Lucky Fluke
Things are looking up for flounder (or flounders, if you prefer) in New Jersey, although, admittedly, flounder are always looking up. That’s because both of their eyes eventually end up on one side of their bodies.
The New Jersey Marine Fisheries Council, in its infinite wisdom, set the legal size limit to 18 inches, up an inch from last year. The Council also shortened the season length.
This is, indeed, good news for the flatfish, and an influx of undersized flounder from other areas is expected. We saw this in 2007, with blue claw crabs. Crabbers found it difficult to catch any crabs large enough to keep last summer, and some felt that it was President Bush’s fault, but it was really just a clever ploy by the crabs themselves.
“Clem, don’t pay any attention to those ‘Eat Mor Chikin’ signs,” said a crabby wife to her husband. “Chickens don’t live in the bay. Send the kids in, because they’re not allowed to keep our kids.”
“But what if they keep them anyway?” Clem asks. “Sometimes they do that, you know. Chuck and Clara lost all their kids last year.”
“Those kids weren’t the sharpest claws in the mud. They could have easily slipped through the openings in the trap. I’m just saying don’t mess around with chicken or dead bunkers.”
We also saw a migration of dwarf crabs, known as LC’s or little crabs to the area.
And so the case will be within the flounder populace:
“Flora, take off that silly-looking tailpiece! If you get caught wearing that, you’re a keeper!”
“Oh, don’t worry, Fred. I stay away from lone minnows playing hooky from their schools. I can’t be fooled that easily! Hey, look! There’s part of a shedder crab floating a foot off the bottom! I just can’t resist shedder cr-a-a. . .ouch!”
The most educated flounder will consult with their crabby brethren, agreeing to provide part of their tail fins as food if the crabs perform the trimming.
A bigger question is whether or not the fishermen (and women) intend to comply. The commercial fishers have little choice, but those fishing for recreation may think differently.
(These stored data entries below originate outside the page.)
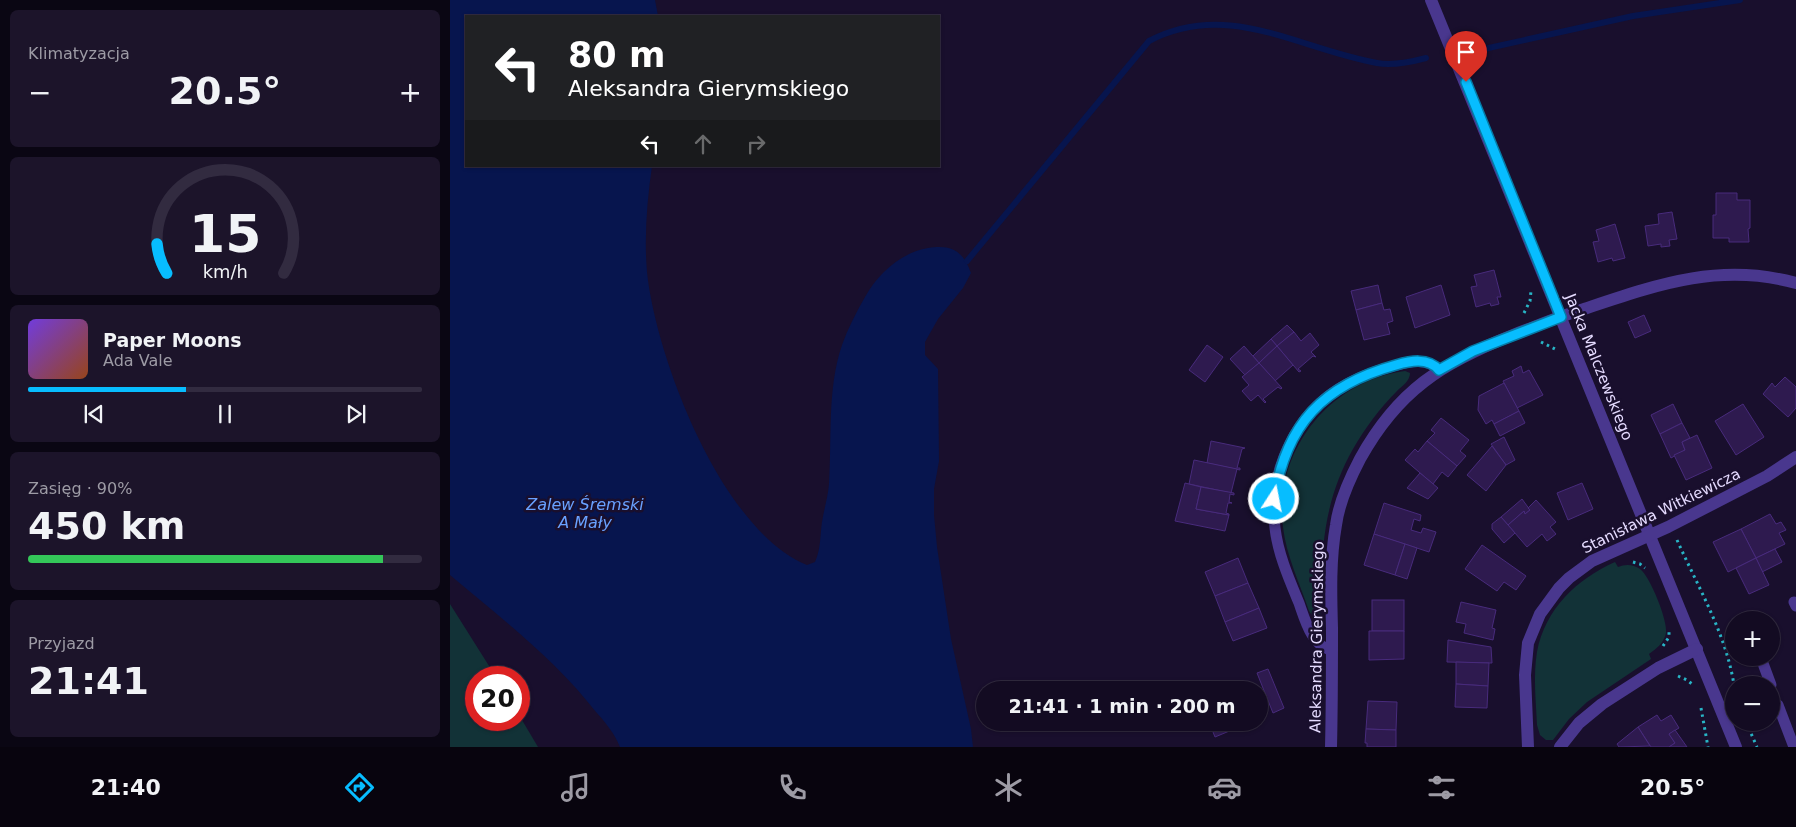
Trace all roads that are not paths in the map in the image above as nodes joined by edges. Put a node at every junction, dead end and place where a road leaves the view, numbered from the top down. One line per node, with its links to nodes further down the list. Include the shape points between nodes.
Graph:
1 (1432, 0): 3 (street, Jacka Malczewskiego)
2 (1796, 283): 3 (street, Aleksandra Gierymskiego, via 1750,274 1708,275 1662,284)
3 (1561, 317): 4 (street, Aleksandra Gierymskiego, via 1473,351); 6 (street, Jacka Malczewskiego)
4 (1439, 370): 8 (street, Aleksandra Gierymskiego, via 1414,389 1388,417 1364,452 1339,507 1333,545); 8 (lane, via 1430,363 1413,362 1371,373 1340,388 1306,419 1284,457 1274,499 1279,546 1310,631 1320,645)
5 (1796, 457): 6 (street, Stanisława Witkiewicza, via 1767,476)
6 (1649, 536): 7 (street, Jacka Malczewskiego); 13 (street, Stanisława Witkiewicza, via 1580,568 1558,588 1540,614 1526,657)
7 (1697, 649): 9 (street, Jacka Malczewskiego); 14 (street, via 1664,665 1590,712)
8 (1332, 650): 12 (street, Aleksandra Gierymskiego)
9 (1725, 711)
10 (1780, 717): 16 (lane)
11 (1732, 731): 15 (street, Jacka Malczewskiego)
12 (1331, 747)
13 (1528, 747)
14 (1560, 747)
15 (1736, 747)
16 (1794, 747)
We interviewed one:
Interviewer: “Sir, do you intend to comply with the new rules for summer flounder?”
Sam (a fisherman): “I intend to comply, as long as the fish I catch are of legal size.”
Interviewer: “And what if they’re not?”
Sam: “Not much I can do about that. I don’t have any way of telling the fish to not bite if it happens to be undersized. I’ve got a family to feed, you know.”
Interviewer: “Right, but if you sold your boat you could feed your family.”
Sam: “Maybe for ten or twenty years, but then what? You reporters always think you have all the answers!”
We also wonder if the intent is for “zero-tolerance” enforcement.
Marine Police: “Sir, this flounder measures only seventeen and fifteen-sixteenths inches. I’m afraid you’re the one who’s going to spend the night in the cooler.”
Fish Person: “We’ll, it measured eighteen-and-one-quarter when I landed it. The sun must have shrunk it. I hardly think that’s fair. I think it’s supposed to be the length when you catch it, which is the pre-shrinkage length. You have to allow for shrinkage.”
Marine Police: “Tell you what. I’m going to let this one slide, being as you said it measured out at eighteen-and-a-quarter when you caught it. However, I have to charge you a twenty-dollar shrinkage fee, payable in cash.”
Fish Person: “Just for future reference, is that shrinkage fee the same for one that’s say, sixteen inches? Not that I’d attempt to keep one that small, although that’s really not small, but I was just wondering. . .”
So it seems that this restriction may be opening a new can of worms, although I’ve never seen them for sale, and flounder don’t like them that much anyway. I think they should go back to the standard of looking at a fish and saying, “Looks like a keeper!”
We seem to spend way too much time worrying about fish populations, while ignoring our own population problems, especially with respect to illegal immigration. A long time ago, Jesus proved that if God wants fish, He can make them, and He can make them legal size if the occasion requires it.